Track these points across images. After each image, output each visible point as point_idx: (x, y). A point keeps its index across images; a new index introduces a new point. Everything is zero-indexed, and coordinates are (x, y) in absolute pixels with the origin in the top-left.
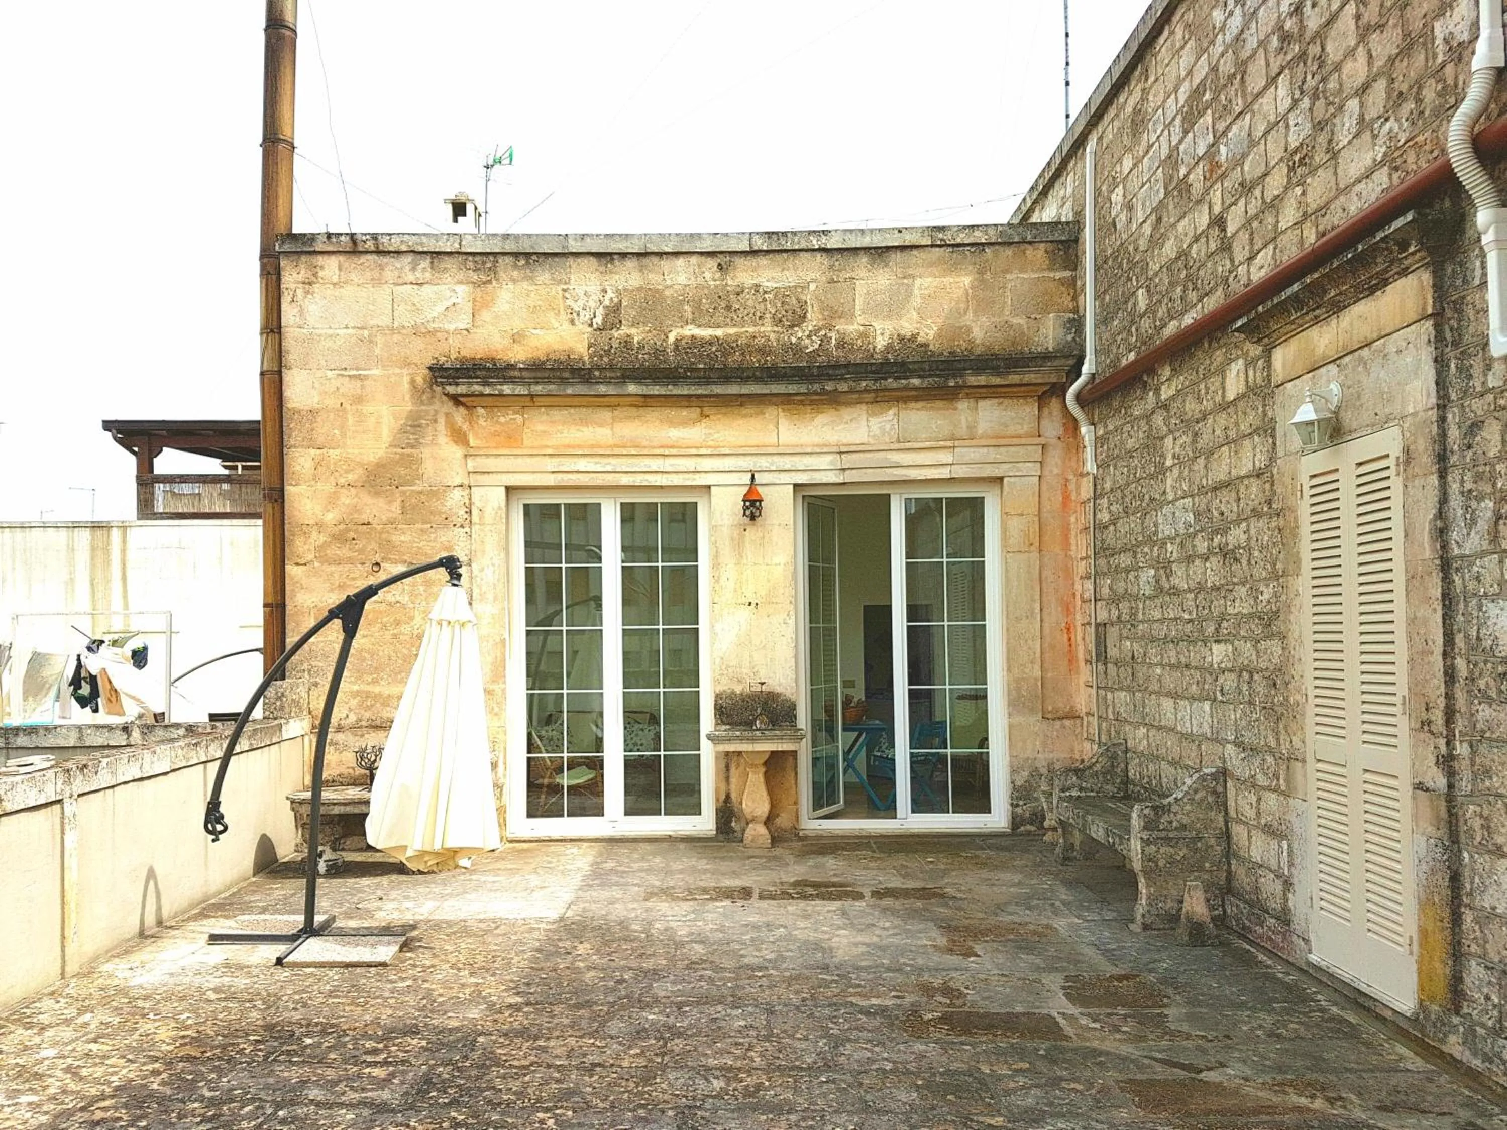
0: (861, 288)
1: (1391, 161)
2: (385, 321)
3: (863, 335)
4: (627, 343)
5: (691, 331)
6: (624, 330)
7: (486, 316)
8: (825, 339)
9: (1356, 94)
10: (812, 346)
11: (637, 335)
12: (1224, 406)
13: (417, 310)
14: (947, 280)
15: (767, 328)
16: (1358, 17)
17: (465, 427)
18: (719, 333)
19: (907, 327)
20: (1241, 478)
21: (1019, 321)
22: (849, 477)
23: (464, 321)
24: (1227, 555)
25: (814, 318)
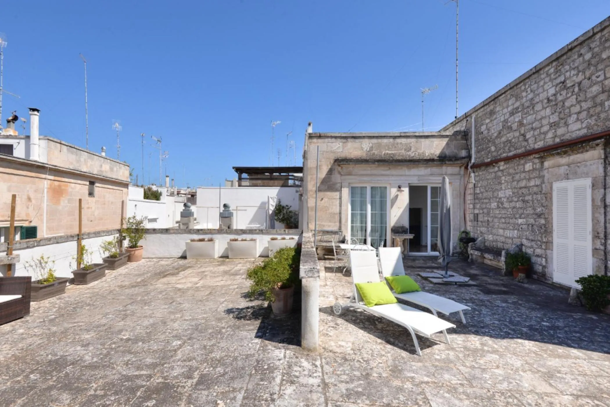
0: (423, 143)
1: (588, 128)
2: (325, 150)
3: (423, 153)
4: (374, 154)
5: (387, 152)
6: (373, 151)
7: (346, 148)
8: (415, 154)
9: (576, 113)
10: (413, 155)
11: (376, 153)
12: (524, 172)
13: (332, 148)
14: (441, 142)
15: (403, 151)
16: (577, 99)
17: (341, 171)
18: (393, 152)
19: (432, 152)
20: (530, 187)
21: (456, 151)
22: (421, 182)
23: (341, 150)
24: (523, 201)
25: (413, 149)
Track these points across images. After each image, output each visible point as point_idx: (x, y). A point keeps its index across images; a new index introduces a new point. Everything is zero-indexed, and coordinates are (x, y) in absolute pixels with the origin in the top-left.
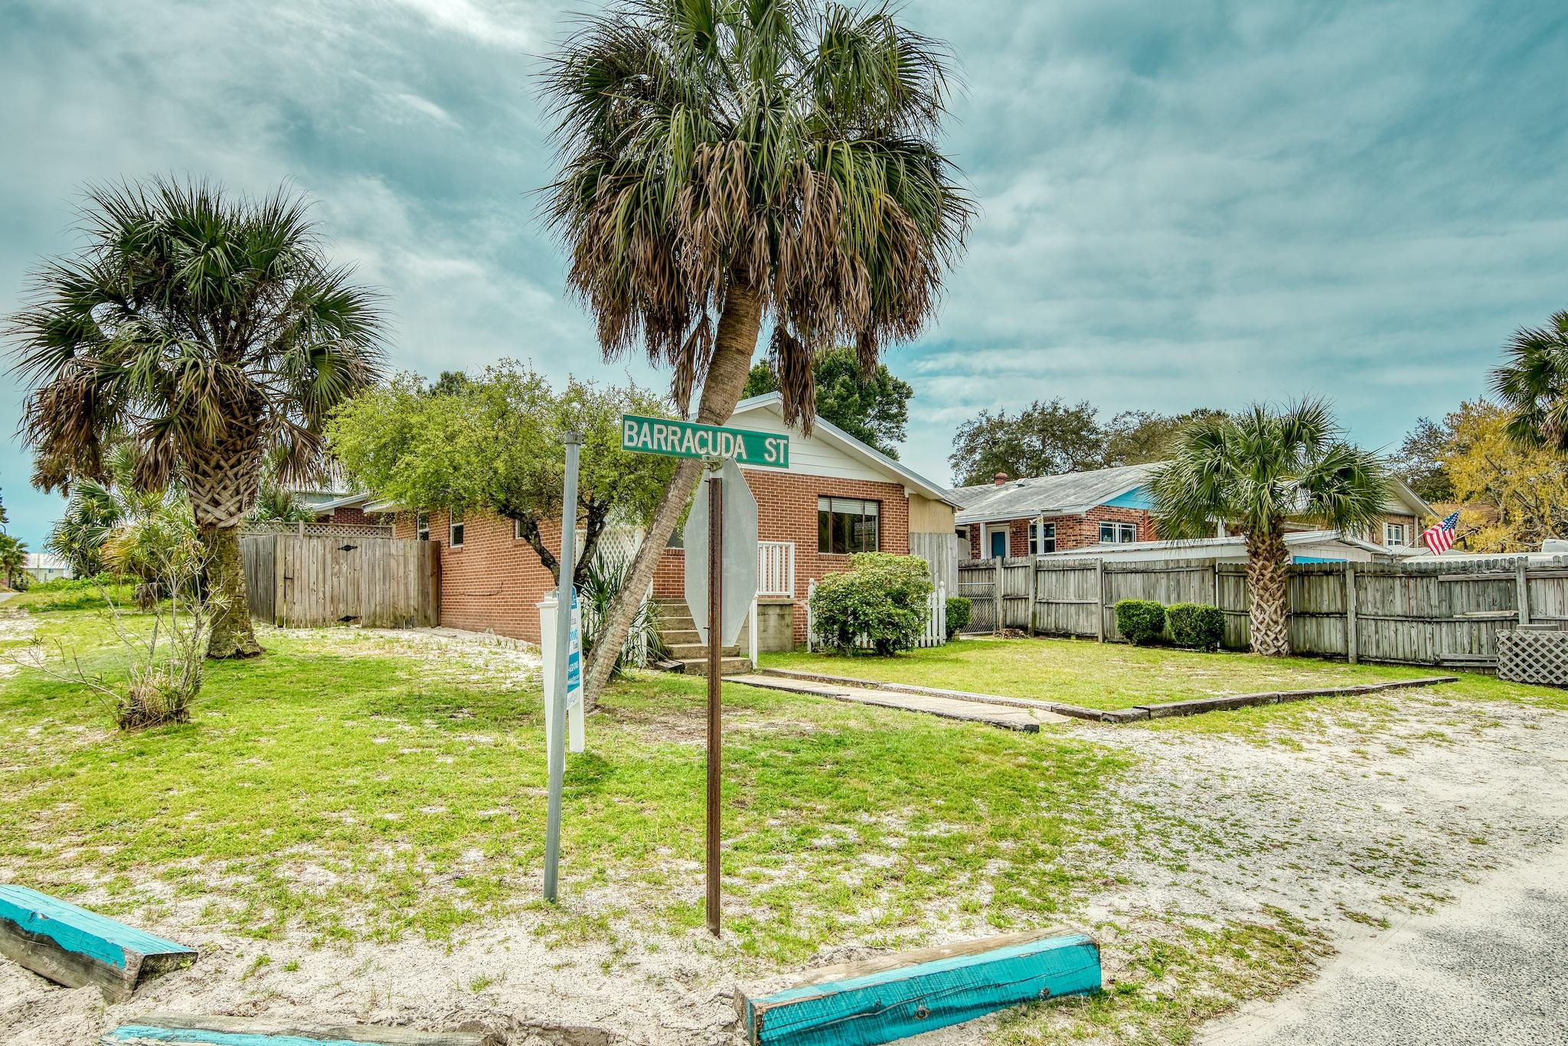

# # #

== Work to complete ==
Rewrite all of the material above with every occurrence of "top-left" replaced by "upper-left" and nothing else altered. Omit the pictures from the output.

== Problem solution ==
Track these points across images. After each image, output each visible point as point_idx: (x, y). A point keeps its index across images; a new index introduces a new point. Everything is zero-indexed, and coordinates are (x, y) in absolute pixels with the origin in the upper-left.
0: (861, 288)
1: (1391, 161)
2: (385, 321)
3: (863, 335)
4: (627, 343)
5: (691, 331)
6: (624, 330)
7: (486, 316)
8: (825, 339)
9: (1356, 94)
10: (812, 346)
11: (637, 335)
12: (1224, 406)
13: (417, 310)
14: (947, 280)
15: (767, 328)
16: (1358, 17)
17: (465, 427)
18: (719, 333)
19: (907, 327)
20: (1241, 478)
21: (1019, 321)
22: (849, 477)
23: (464, 321)
24: (1227, 555)
25: (814, 318)
0: (423, 143)
1: (588, 128)
2: (325, 150)
3: (423, 153)
4: (374, 154)
5: (387, 152)
6: (373, 151)
7: (346, 148)
8: (415, 154)
9: (576, 113)
10: (413, 155)
11: (376, 153)
12: (524, 172)
13: (332, 148)
14: (441, 142)
15: (403, 151)
16: (577, 99)
17: (341, 171)
18: (393, 152)
19: (432, 152)
20: (530, 187)
21: (456, 151)
22: (421, 182)
23: (341, 150)
24: (523, 201)
25: (413, 149)
Track these points across images. After each image, output each visible point as point_idx: (x, y). A point keeps its index across images; a new index introduces a new point. Everything is zero-indexed, and coordinates are (x, y) in absolute pixels with the origin in the upper-left.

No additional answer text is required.